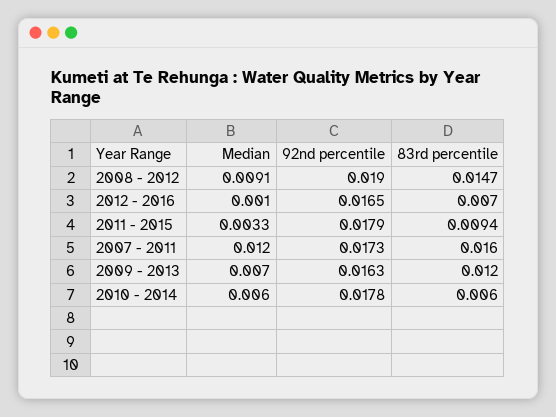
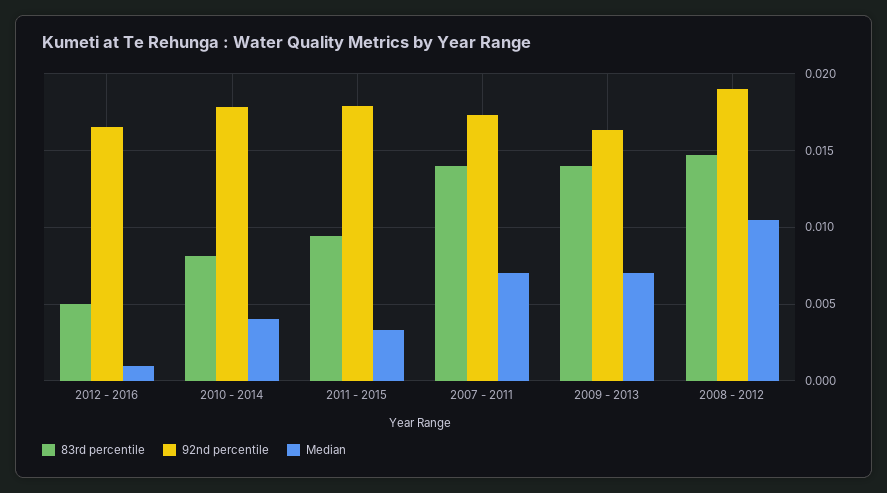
  {
    "Median": {
-     "2008 - 2012": 0.0091,
+     "2008 - 2012": 0.0105,
      "2012 - 2016": 0.001,
      "2011 - 2015": 0.0033,
-     "2007 - 2011": 0.012,
+     "2007 - 2011": 0.007,
      "2009 - 2013": 0.007,
-     "2010 - 2014": 0.006
+     "2010 - 2014": 0.004
    },
    "92nd percentile": {
      "2008 - 2012": 0.019,
      "2012 - 2016": 0.0165,
      "2011 - 2015": 0.0179,
      "2007 - 2011": 0.0173,
      "2009 - 2013": 0.0163,
      "2010 - 2014": 0.0178
    },
    "83rd percentile": {
      "2008 - 2012": 0.0147,
-     "2012 - 2016": 0.007,
+     "2012 - 2016": 0.005,
      "2011 - 2015": 0.0094,
-     "2007 - 2011": 0.016,
+     "2007 - 2011": 0.014,
-     "2009 - 2013": 0.012,
+     "2009 - 2013": 0.014,
-     "2010 - 2014": 0.006
+     "2010 - 2014": 0.008
    }
  }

Exercise details:
When an image appears in the data, skip it and output the rest exactly.

Task output:
  {
    "Median": {
-     "2008 - 2012": 0.0091,
+     "2008 - 2012": 0.0105,
      "2012 - 2016": 0.001,
      "2011 - 2015": 0.0033,
-     "2007 - 2011": 0.012,
+     "2007 - 2011": 0.007,
      "2009 - 2013": 0.007,
-     "2010 - 2014": 0.006
+     "2010 - 2014": 0.004
    },
    "92nd percentile": {
      "2008 - 2012": 0.019,
      "2012 - 2016": 0.0165,
      "2011 - 2015": 0.0179,
      "2007 - 2011": 0.0173,
      "2009 - 2013": 0.0163,
      "2010 - 2014": 0.0178
    },
    "83rd percentile": {
      "2008 - 2012": 0.0147,
-     "2012 - 2016": 0.007,
+     "2012 - 2016": 0.005,
      "2011 - 2015": 0.0094,
-     "2007 - 2011": 0.016,
+     "2007 - 2011": 0.014,
-     "2009 - 2013": 0.012,
+     "2009 - 2013": 0.014,
-     "2010 - 2014": 0.006
+     "2010 - 2014": 0.008
    }
  }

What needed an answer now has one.